_Source data_
::::

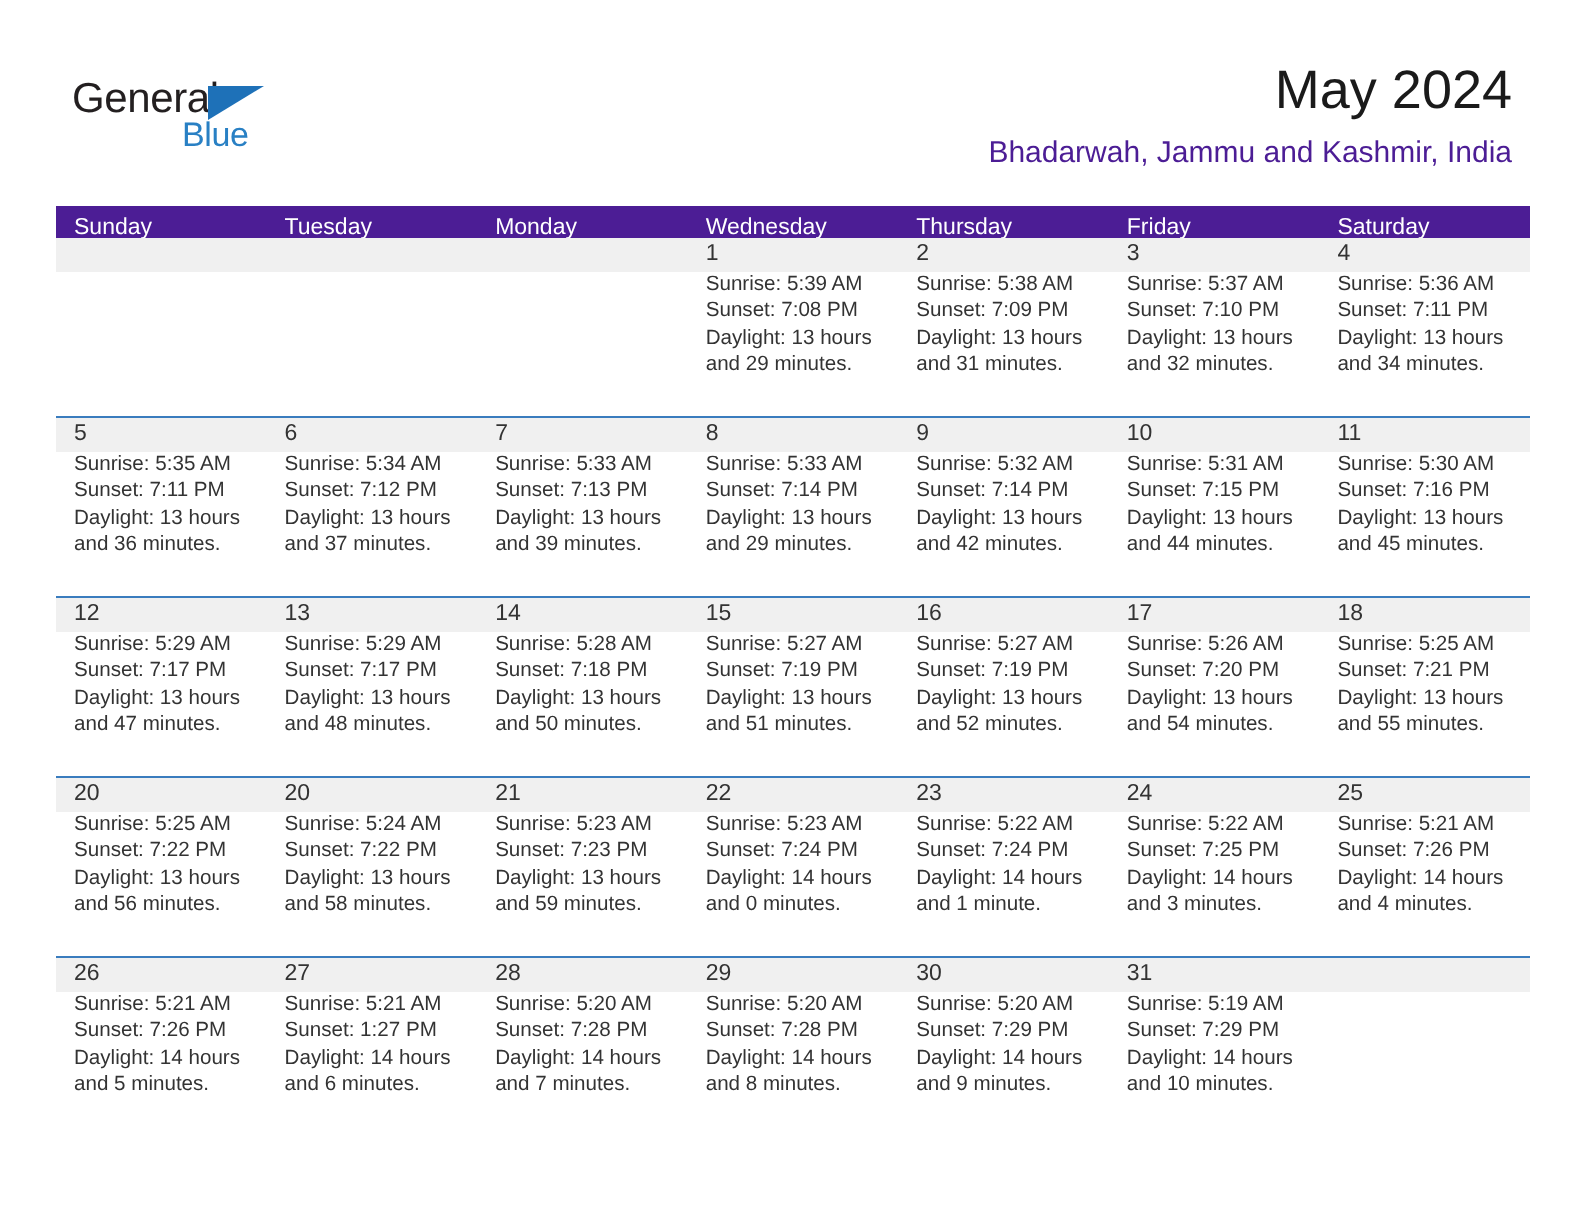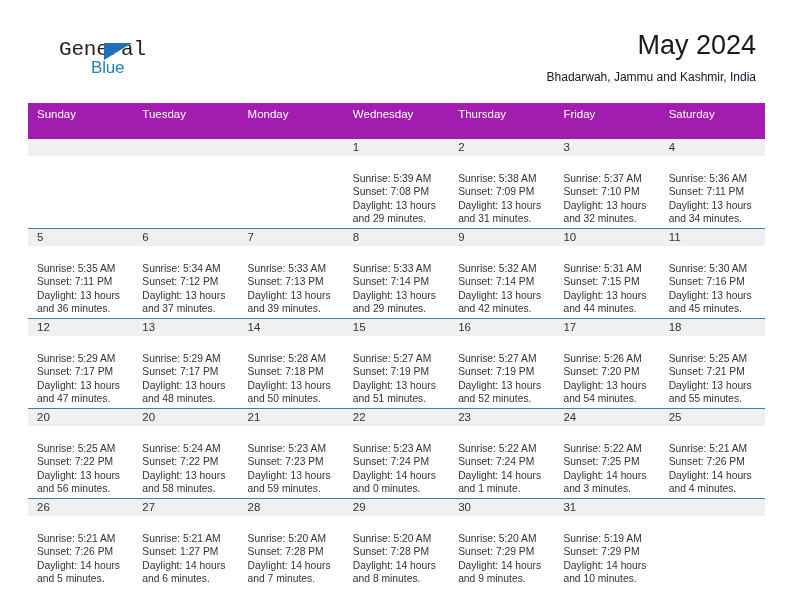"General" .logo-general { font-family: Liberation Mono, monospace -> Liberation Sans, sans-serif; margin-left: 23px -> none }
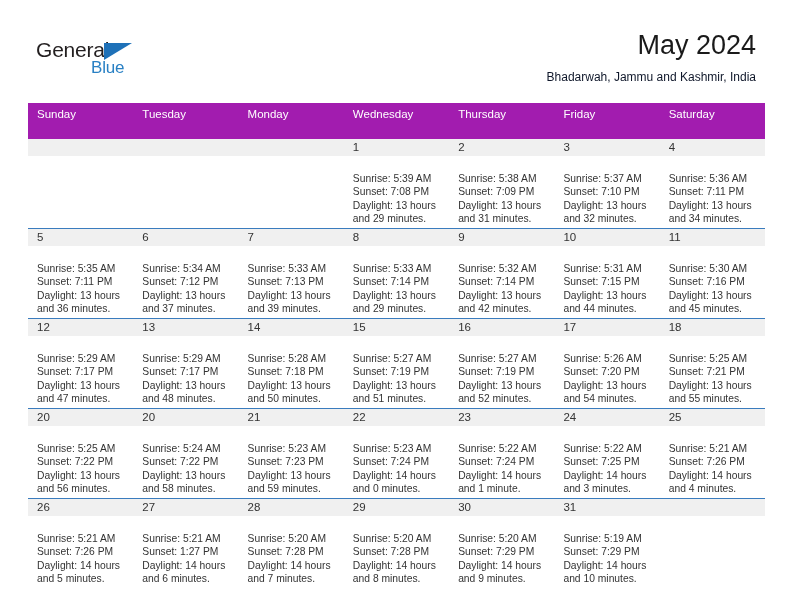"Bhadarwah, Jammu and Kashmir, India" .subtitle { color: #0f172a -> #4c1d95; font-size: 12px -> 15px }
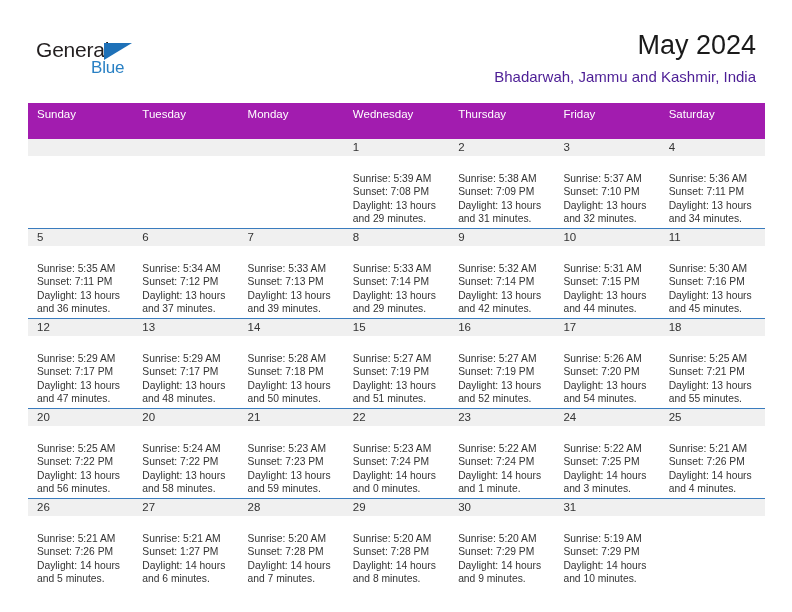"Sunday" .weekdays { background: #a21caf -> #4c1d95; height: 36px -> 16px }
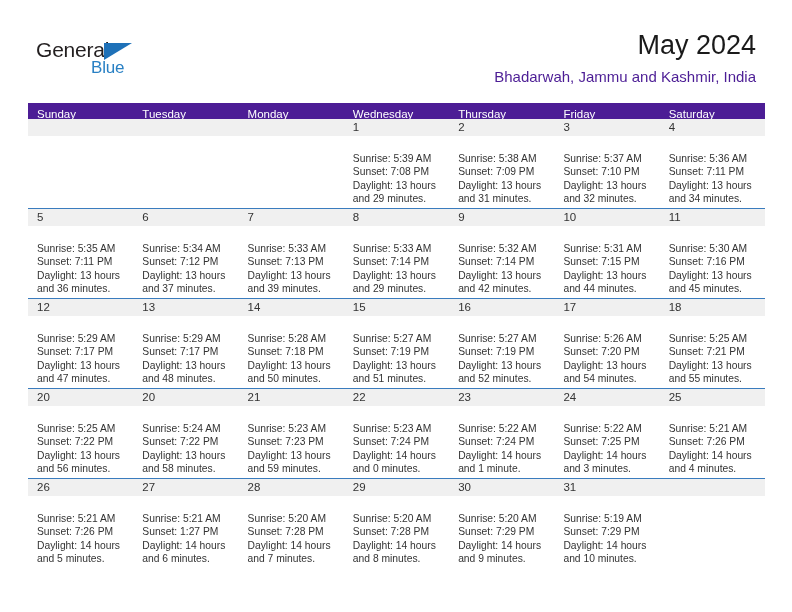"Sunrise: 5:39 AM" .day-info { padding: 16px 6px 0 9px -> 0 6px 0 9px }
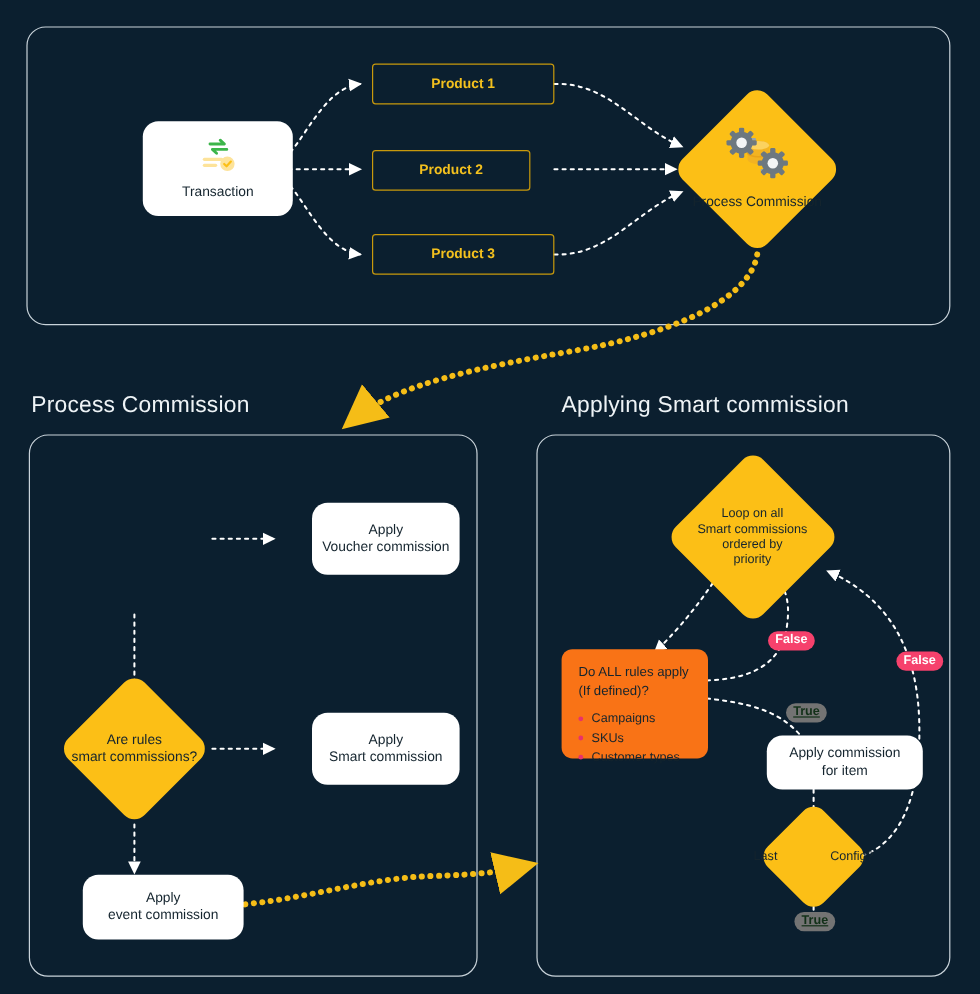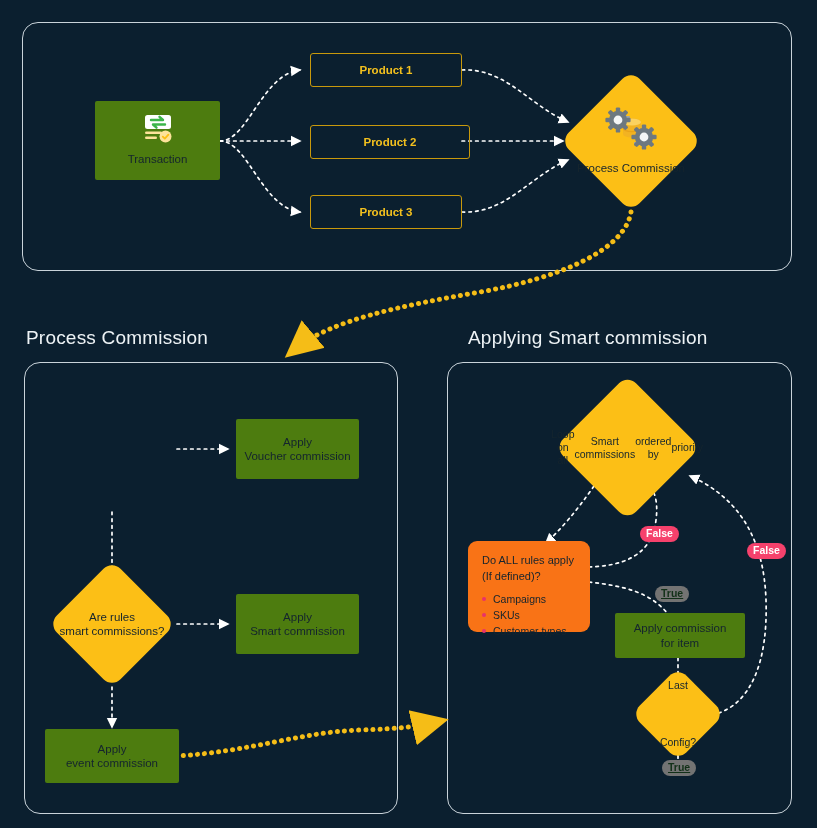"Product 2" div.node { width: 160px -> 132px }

::::

Images should not appear in the copy; retype the listing above exactly.

_Result below_
"General" .logo-general { font-family: Liberation Mono, monospace -> Liberation Sans, sans-serif; margin-left: 23px -> none }
"Bhadarwah, Jammu and Kashmir, India" .subtitle { color: #0f172a -> #4c1d95; font-size: 12px -> 15px }
"Sunday" .weekdays { background: #a21caf -> #4c1d95; height: 36px -> 16px }
"Sunrise: 5:39 AM" .day-info { padding: 16px 6px 0 9px -> 0 6px 0 9px }
"Product 2" div.node { width: 160px -> 132px }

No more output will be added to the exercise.